Required action 1: In the text on aloha and mahalo, why are these two words said to carry spiritual power? Answer in one to three sentences.
Required action 2: Condense the paragraph of the aloha and mahalo text that begins "In Hawaiian traditions, words have mana" into a shorter version that keeps its main facts.
═══ Text for analysis
Aloha and Mahalo

Aloha and  Mahalo
  (Pronounced Ah – Loh– Ha and Ma – Ha – Loh)

The emphasis, as with most Hawaiian words is on the next to the last syllable. These are probably the most used and possibly the least understood common Hawaiian words. Both seem very simple, translated into English, in general, as “Hello” and “Thank You”, respectively, and they do mean that, but also mean so much more.

In Hawaiian traditions, words have mana, spiritual or divine power, and aloha and mahalo are among the most sacred and powerful and to be properly understood, they must be experienced.  Hawaiian language is very subtle, with poetic, spiritual and hidden (kaona) meanings to many words and phrases.  Deeper meaning and sacredness is hinted at by the root words of these words. Linguists differ in their opinions as to the exact meanings and origins, but this is what was told to me by a kahuna-nui – an elder priestess – that I had occasion to work with a few years ago.  She told me to think of them as one word blessings or prayers.
══════
═══ Given entries
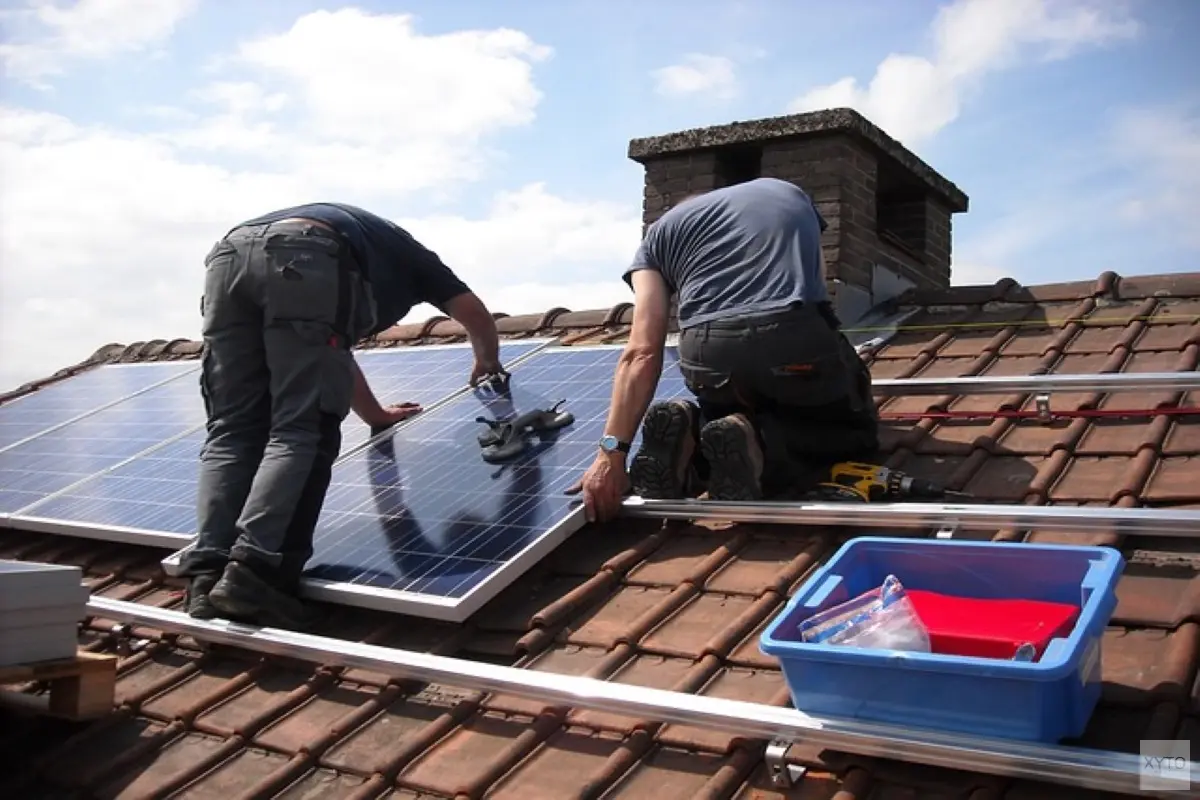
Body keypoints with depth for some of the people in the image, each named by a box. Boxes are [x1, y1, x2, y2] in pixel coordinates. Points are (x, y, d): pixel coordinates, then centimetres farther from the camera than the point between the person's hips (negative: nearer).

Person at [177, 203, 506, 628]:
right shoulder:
══════
═══ Given entries
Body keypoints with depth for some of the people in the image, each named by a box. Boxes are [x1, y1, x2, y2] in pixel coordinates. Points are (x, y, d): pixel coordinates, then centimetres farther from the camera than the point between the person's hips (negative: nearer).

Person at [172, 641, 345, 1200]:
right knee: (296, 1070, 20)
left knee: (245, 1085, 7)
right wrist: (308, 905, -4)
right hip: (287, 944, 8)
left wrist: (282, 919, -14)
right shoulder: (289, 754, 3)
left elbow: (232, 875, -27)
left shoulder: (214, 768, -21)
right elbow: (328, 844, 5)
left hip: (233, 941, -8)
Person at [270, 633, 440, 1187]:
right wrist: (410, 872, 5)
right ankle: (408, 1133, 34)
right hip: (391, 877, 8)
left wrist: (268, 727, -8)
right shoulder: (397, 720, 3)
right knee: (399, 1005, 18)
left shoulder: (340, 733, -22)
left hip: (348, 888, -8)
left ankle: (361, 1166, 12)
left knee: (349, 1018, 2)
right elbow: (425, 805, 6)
══════
═══ Given entries
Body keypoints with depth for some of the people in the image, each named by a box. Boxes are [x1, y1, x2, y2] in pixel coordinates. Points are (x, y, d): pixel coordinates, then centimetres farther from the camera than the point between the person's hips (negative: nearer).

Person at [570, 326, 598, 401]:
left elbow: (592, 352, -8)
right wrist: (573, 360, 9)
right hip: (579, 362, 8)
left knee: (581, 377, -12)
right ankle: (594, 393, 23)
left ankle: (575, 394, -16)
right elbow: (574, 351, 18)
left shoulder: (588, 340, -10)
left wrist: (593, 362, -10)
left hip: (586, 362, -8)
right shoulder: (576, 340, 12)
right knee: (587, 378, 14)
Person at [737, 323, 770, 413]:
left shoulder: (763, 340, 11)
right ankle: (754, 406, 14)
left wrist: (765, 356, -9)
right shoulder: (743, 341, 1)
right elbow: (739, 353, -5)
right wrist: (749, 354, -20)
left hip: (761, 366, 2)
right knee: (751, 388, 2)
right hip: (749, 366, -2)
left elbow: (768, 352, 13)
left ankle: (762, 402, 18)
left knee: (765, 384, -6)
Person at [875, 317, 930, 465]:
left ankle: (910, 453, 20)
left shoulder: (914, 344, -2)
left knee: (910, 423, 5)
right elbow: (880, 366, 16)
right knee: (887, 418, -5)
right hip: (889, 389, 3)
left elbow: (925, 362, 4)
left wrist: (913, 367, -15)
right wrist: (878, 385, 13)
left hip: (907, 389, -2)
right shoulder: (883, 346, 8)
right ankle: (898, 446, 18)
══════
Written reply 1: In Hawaiian traditions, words have mana, which is spiritual or divine power. Aloha and mahalo are among the most sacred and powerful of these words.

Written reply 2: In Hawaiian tradition, words have mana, or spiritual power, and aloha and mahalo are among the most sacred, so they must be experienced to be understood. The language is subtle, and many words have poetic, spiritual and hidden (kaona) meanings. The root words of these two terms hint at their deeper sacredness. Linguists disagree about their exact meanings and origins. This account comes from a kahuna-nui, an elder priestess, who said to think of them as one-word blessings or prayers.